Friday, July 8, 2011

Parasites make sex worthwhile

8 July 2011 Last updated at 15:05 GMT By Jennifer Carpenter Science reporter, BBC News Bacterial infected round worms (Credit: Morran/Indiana) Making whoopie gives worms an advantage in the face of parasite invasion Sex gives worms the power to fight off parasites, report researchers this week in the journal Science.

Worms forced to reproduce asexually succumbed to a nasty bacterial infection and died.

The researchers say the results are the most convincing evidence to date for a key theory in evolutionary biology.

The theory holds that sex evolved because it lets organisms reshuffle their genes into new combinations to stay a step ahead of parasites.

Sex has long troubled evolutionary biologists.

Reproducing asexually - where organisms clone themselves - makes much more sense; there is no need for an organism to search and seduce a mate, fight off competitors, or risk contracting a sexually transmitted disease.

What is more, given that an organism has survived long enough to reproduce, it is likely to have a first-rate set of genes under its pelt.

Why run the risk of diluting these good genes with potentially poorer ones from another organism?

And yet sex exists; the vast majority of animals and plants reproduce this way.

Fluctuating futures

Parasites, many biologists believe, might be the answer.

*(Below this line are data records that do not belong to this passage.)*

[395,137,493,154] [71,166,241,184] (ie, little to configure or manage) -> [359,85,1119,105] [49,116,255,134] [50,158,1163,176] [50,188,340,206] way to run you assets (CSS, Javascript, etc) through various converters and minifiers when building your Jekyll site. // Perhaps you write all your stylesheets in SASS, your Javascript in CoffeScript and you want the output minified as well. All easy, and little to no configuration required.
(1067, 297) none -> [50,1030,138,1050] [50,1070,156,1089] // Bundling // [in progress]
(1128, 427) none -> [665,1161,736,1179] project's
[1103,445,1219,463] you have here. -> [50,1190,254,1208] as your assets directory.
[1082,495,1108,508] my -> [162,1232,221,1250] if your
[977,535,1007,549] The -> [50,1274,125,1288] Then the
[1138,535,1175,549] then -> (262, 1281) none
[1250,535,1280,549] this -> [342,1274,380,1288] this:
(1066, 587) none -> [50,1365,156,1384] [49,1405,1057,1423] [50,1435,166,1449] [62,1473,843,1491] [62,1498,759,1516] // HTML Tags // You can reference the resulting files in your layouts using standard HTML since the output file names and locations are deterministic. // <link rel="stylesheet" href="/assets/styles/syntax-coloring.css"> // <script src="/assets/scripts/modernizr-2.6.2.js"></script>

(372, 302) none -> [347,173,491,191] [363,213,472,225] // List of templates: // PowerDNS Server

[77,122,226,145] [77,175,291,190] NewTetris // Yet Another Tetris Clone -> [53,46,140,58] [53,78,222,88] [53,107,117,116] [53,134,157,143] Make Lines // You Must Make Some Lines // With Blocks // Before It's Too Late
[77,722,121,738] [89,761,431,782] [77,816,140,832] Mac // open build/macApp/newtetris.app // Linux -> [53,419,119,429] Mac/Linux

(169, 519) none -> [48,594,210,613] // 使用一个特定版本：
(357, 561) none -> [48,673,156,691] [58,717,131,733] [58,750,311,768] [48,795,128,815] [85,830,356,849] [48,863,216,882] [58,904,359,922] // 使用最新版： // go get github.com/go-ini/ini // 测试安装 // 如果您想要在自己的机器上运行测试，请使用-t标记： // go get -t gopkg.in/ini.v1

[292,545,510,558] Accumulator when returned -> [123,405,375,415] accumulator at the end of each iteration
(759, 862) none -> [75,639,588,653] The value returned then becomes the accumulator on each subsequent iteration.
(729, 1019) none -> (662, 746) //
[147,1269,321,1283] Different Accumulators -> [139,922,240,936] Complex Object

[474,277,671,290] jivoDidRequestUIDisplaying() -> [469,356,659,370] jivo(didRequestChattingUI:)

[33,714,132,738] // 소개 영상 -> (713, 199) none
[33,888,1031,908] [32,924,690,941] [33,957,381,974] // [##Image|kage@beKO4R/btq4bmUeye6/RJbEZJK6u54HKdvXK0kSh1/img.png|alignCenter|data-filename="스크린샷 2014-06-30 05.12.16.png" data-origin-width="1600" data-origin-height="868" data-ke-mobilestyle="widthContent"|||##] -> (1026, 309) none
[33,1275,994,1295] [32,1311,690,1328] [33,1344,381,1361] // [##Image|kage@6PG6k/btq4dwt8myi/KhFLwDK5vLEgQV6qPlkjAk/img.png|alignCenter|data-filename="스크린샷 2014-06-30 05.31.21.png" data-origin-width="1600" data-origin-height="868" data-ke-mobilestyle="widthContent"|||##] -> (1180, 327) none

Parasites create a situation where, in spite of the disadvantages of sex, it is good for an organism to reshuffle its genome with that of another.

This reshuffling creates offspring with new gene combinations that are potentially better than older combinations at resisting a parasite's advances.

The genetic "arms race" between a parasite and its host is often refered to as an example of Red Queen-style interaction.

A term coined by biologist Leigh Van Valen, who summoned the image of the constantly running Red Queen from Lewis Caroll's Through the Looking-Glass.

The analogy seemed to him fitting for describing how species must continually evolve to keep up with each other.

But despite the theory's popularity, there has been little hard evidence for it.

Out in the field, biologists have noted that organisms are more likely to reproduce sexually when there are more parasites loping around in their vicinity.

What has been missing is a direct manipulation to organisms' sex lives to test if it makes them more or less resistant to parasites.

Direct evidence

Now researchers working at the University of Indiana in the US have used the round worm Caenorhabditis elegans to do just this.

The team engineered two types of worms - some that could only reproduce by having sex, and some that could only clone themselves.

Bacterial cells (Credit: Morran/Indiana) Bacterial cells infect the crushing mouth parts of the worm and kill it

The researchers watched the worms gorge themselves on a lawn of a nasty bacterium, Serratia marcescens, which invades the worms' guts and from there multiplies into every crevice of their body, killing the worms from the inside.

Across five different populations, worms that reproduced sexually faired well over the 20 generations, while all animals that cloned themselves died quickly.

Testing theory

"What is really beautiful about these lab systems is that you can manipulate the system and show that [the theory] can work," said evolutionary biologist Aneil Agrawal from the University of Toronto in Canada.

Dr Agrawal described the experiment as "elegant" because it allowed the researchers to demonstrate that it was not simply the presence of the parasite that spelled the end for the cloners, but the presence of a parasite that had co-evolved alongside the worms.

To do this, the team created two treatments: one used bacteria from an original stock kept in the freezer, and the other used bacteria that had lived alongside the worms for many generations and so had adapted along with them.

Clonally doomed

In essence, "the bacteria got more and more infective, but the [clonal worms] did not get more and more resistant, and that is why they went extinct," explained lead author Levi Morran, an evolutionary biologist from University of Indiana in the US.

"I am really excited about this; I think this is really cool," Dr Agrawal told BBC News.

"Whether this is actually happening in nature is another thing; we can't know that from a lab system," he explained.

But he adds that as a first step it is important to demonstrate that under conditions where you expect sex to alleviate the effects of parasites, it does.